Karunathilake also adds that there have been several irregularities with regard
to lottery promotional advertisements. It states that the NLB has advertised
with TV Lanka to the tune of Rs. 28 million for the past seven months although
the TV channel does not have a large audience.
According to
NLB sources, as the United National Party (UNP) launched its Sathi Pola
campaign, Chairman Liyanage has released five NLB vehicles for a Presidential
propaganda campaign to make the masses aware of the development programmes
undertaken by the government to directly undermine the UNP campaign, inside
sources said.
Government
propaganda
"On
Wednesday, October 10, a NLB vehicle bearing number 19-1362 driven by Nihal
Sujeewa had left with the Chairman, Sri Lanka Social Welfare and Security Board,
Sarath Keerthiratne to an undisclosed destination to hold propaganda meetings on
how the government is fulfilling the promises detailed in the Mahinda Chinthana,
and a Rosa passenger bus bearing number NA 358 in support of the propaganda
campaign, and three more vehicles are to be sent on November 1 for a period of
45 days, islandwide. All the drivers would be paid overtime apart from the batta
from the NLB funds.
"Although
our Chairman assigned the vehicles for the propaganda work he clearly instructed
his officers to remove the NLB stickers on each vehicle to prevent
identification. Our vehicles are sent all over whenever the need arises. A few
months ago when JHU monks held a sathyagraha at the Viharamahadevi Park against
Opposition Leader Ranil Wickremesinghe it was the NLB vehicles that carried
water for the monks. This too was done on the direction of Chairman Liyanage,"
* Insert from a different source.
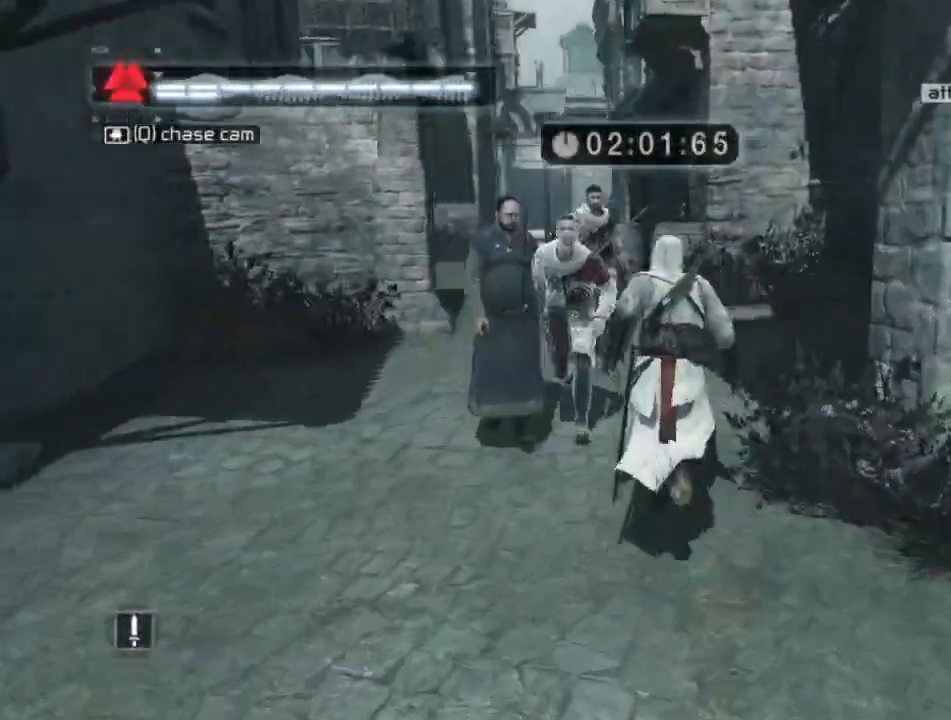
{"keys": ["shift", "space", "w"], "mouse": [], "mouse_move": "still", "events": []}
the NLB sources told The Sunday Leader.
Private lawyers
Meanwhile
according to the NLB sources, the employees who have been instructed to go on
early retirement have filed action against Chairman Liyanage. However, instead
of seeking legal assistance from the Attorney General's Department, Liyanage has
obtained the services of three private lawyers - Anoma Gunathilake, Dhanasooriya
and Neil Rajakaruna.
"These three
lawyers are paid handsomely from NLB funds. Since NLB does not have a Legal
Department, whenever we want legal assistance we request the Attorney General's
Department for legal aid. Bypassing all rules and regulations Liyanage has
obtained the services of three lawyers on legal matters due to political
connections," claimed the sources.
Although
Chairman Liyanage denied recruiting his personal friends to NLB The Sunday
Leader is in possession of documentation recruiting an Additional General
Manager (Sales Promotion) from Medamulane.
Dubious
appointments
Although he
is being paid by NLB, the employees claimed that he has never worked at NLB
from the day of his appointment. Apart from this, bypassing job evaluation,
salary structure, recruitment and promotion procedure of the NLB, Liyanage has
appointed an unqualified transport manager in August 2007. Although the
transport officer needs to possess a four year motor mechanism course
certificate from the CGTTI or an equivalent along with four years of experience
in managing a fleet of vehicles, the new appointee has only a diploma in
textile technology.
According to
the NLB sources all lottery winners of Rs. 1 million and above have been
requested to contribute to the Asarana Sarana fund if they wish to, and almost
all have contributed but the money is being utilised for party promotional
campaigns and various other political programmes, inside sources said.
The Sunday
Leader is in possession of a request made by the National Organiser, Mahinda
Chinthana Sahurda Sansadaya, Lakshman Hulugalle on October 12, 2007 to which the
National Lotteries Board has released Rs.250,000 despite the Asarana Sarana
money specifically being raised to uplift the living standards of the poorest of
the poor in the country.
|
I am
clean - Liyanage
Refuting
the allegations levelled against him, Chairman, NLB, Upali Liyanage told The
Sunday Leader that the employees were busy fabricating stories to discredit
him as he has initiated a retirement drive for those who have completed 55
years upon a Finance Ministry's directive.
"I did
not want to send the employees on retirement at 55 years but under the
instructions of the Finance Ministry, I had to adhere to the stipulations.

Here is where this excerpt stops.